Obviously you shouldn't have to pay your works to constantly fight against and disable microslop's bullshit all the time, just so your other employees can actually get work done.
Why do modern OSes need so much power and RAM anyway? I used to produce documents on an Amstrad PPC640. 640 stood for 640k of RAM (no hard disk). It was fine.
I understand the above makes me sound like an old fart (or fool), and we have moved on from DOS. But what does Windows 11 do that Windows 7 couldn't?
Because code writers are lazy and prefer to use 20 levels of abstraction or a 5MB library for a simple function.
In some ways it's a bit like having to customize a Mac to feel comfy (AutoRaise, Rectangle, DiscreteScroll, ...), except in Apple's case it's because they believe that they know better what my computing experience should be like, and in Microsoft's, it's some enshittification and pushing me towards features that I don't really want or need.
At the same time, games work (even the shitty rootkit anti-cheat), lovely software is all there like Notepad++, MobaXTerm, SourceTree (though GitKraken is really good if you want to pay for it), SteelSeries Sonar (the only experience of managing audio devices that wasn't unnecessarily messy or complex, tbh even VoiceMeeter has weird UI/UX), oh and FreeFileSync and ofc all of my dev tools and other software. It's just passable in most categories.

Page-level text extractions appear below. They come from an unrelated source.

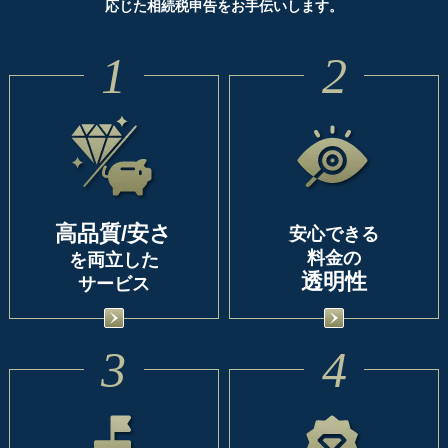
応じた相続税申告をお手伝いします。
1
2
高品質/安さ
安心できる
料金の
を両立した
透明性
サービス
3
4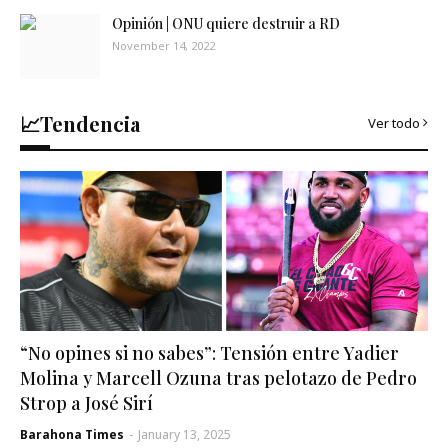
Opinión | ONU quiere destruir a RD
November 14, 2022
📈Tendencia
Ver todo
“No opines si no sabes”: Tensión entre Yadier
Molina y Marcell Ozuna tras pelotazo de Pedro
Strop a José Sirí
Barahona Times
-
January 13, 2025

I still believe that something like Linux Mint would give me the best desktop computing experience, cause it almost never is actively hostile to me as a user - all of the instances of it sucking and being broken are either growing pains, ecosystem fragmentation, insufficient development effort (given that there isn't a multi-billion dollar org behind it, or at least not really the DEs or most userland software, or that the drivers don't always get as much love from vendors), or circumstances outside of their control (e.g. the anti-cheat situation with games), rather than a conscious choice on the part of the developers.
I don't know how businesses operate using this garbage.